##### INFORMATION SUPPLIED

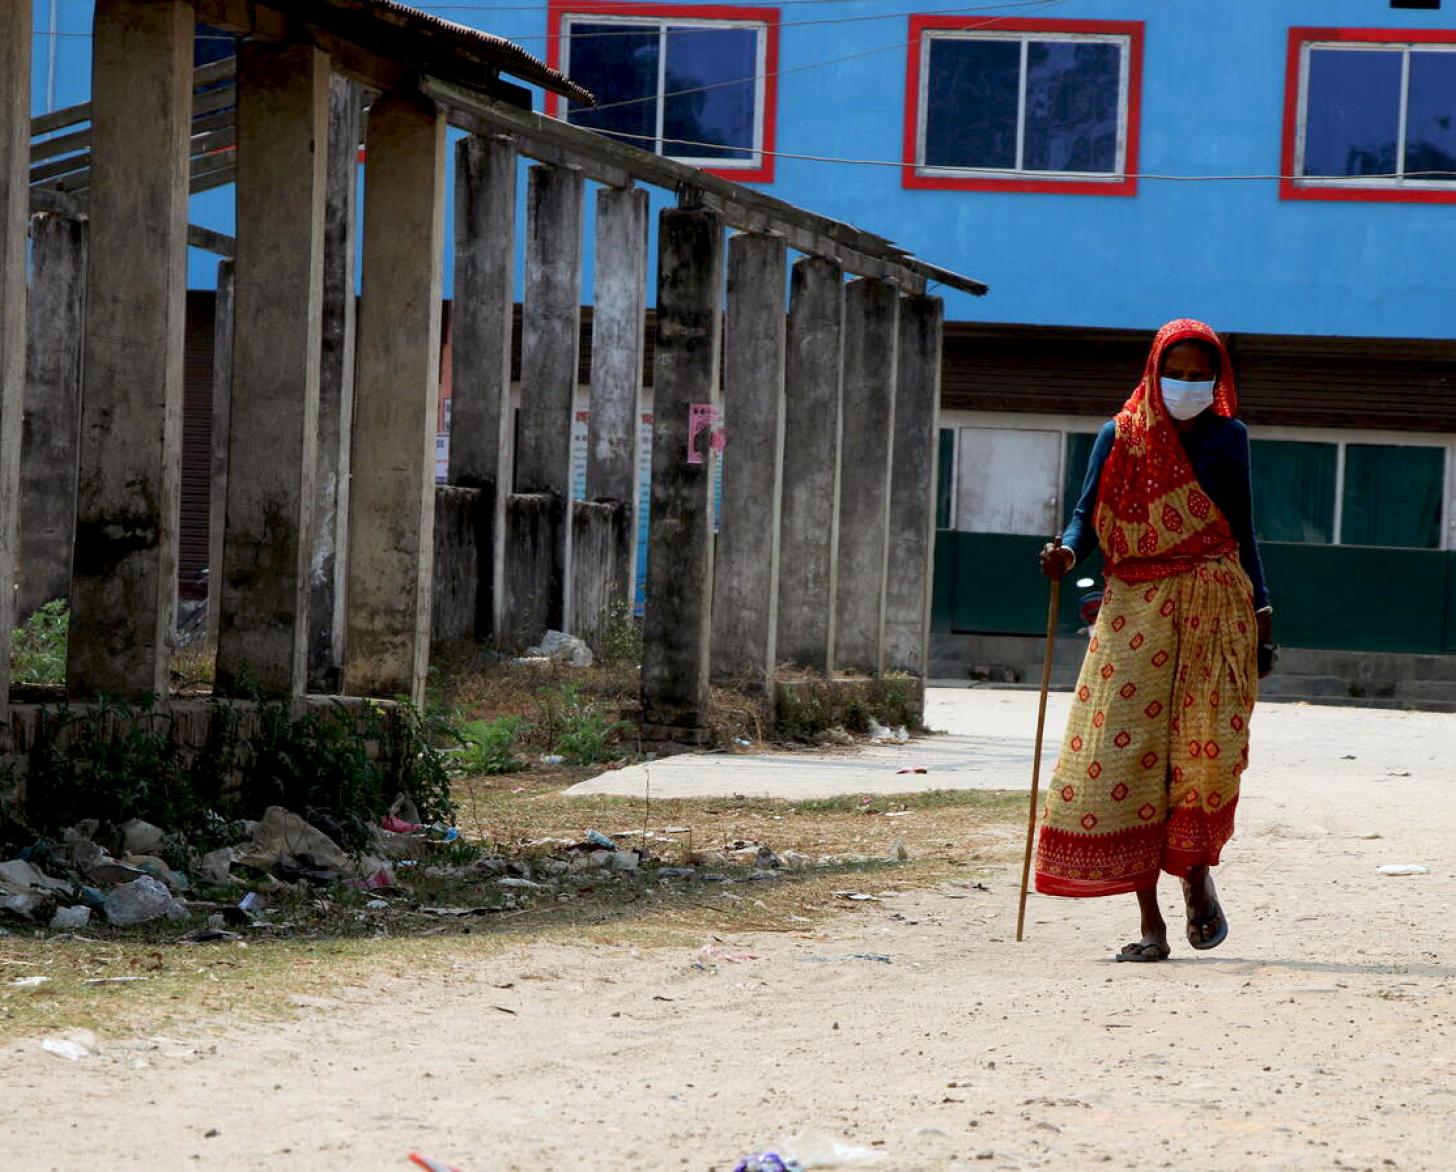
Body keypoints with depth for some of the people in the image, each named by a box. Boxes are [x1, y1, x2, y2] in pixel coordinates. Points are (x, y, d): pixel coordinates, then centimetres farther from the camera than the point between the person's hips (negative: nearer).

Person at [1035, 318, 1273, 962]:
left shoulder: (1228, 438, 10)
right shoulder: (1120, 437, 8)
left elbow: (1242, 533, 15)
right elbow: (1087, 515, 3)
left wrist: (1261, 605, 6)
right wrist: (1065, 553, -18)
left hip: (1215, 608, 0)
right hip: (1136, 609, 0)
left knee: (1209, 750, -14)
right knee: (1127, 751, -8)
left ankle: (1197, 870, 15)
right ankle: (1150, 924, -5)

##########

TASK GOAL: Write the lines out verbatim, from the one with "left elbow: (1242, 533, 15)" through the last line of the entries, and stop there.

WRITTEN ANSWER:
left elbow: (1242, 533, 15)
right elbow: (1087, 515, 3)
left wrist: (1261, 605, 6)
right wrist: (1065, 553, -18)
left hip: (1215, 608, 0)
right hip: (1136, 609, 0)
left knee: (1209, 750, -14)
right knee: (1127, 751, -8)
left ankle: (1197, 870, 15)
right ankle: (1150, 924, -5)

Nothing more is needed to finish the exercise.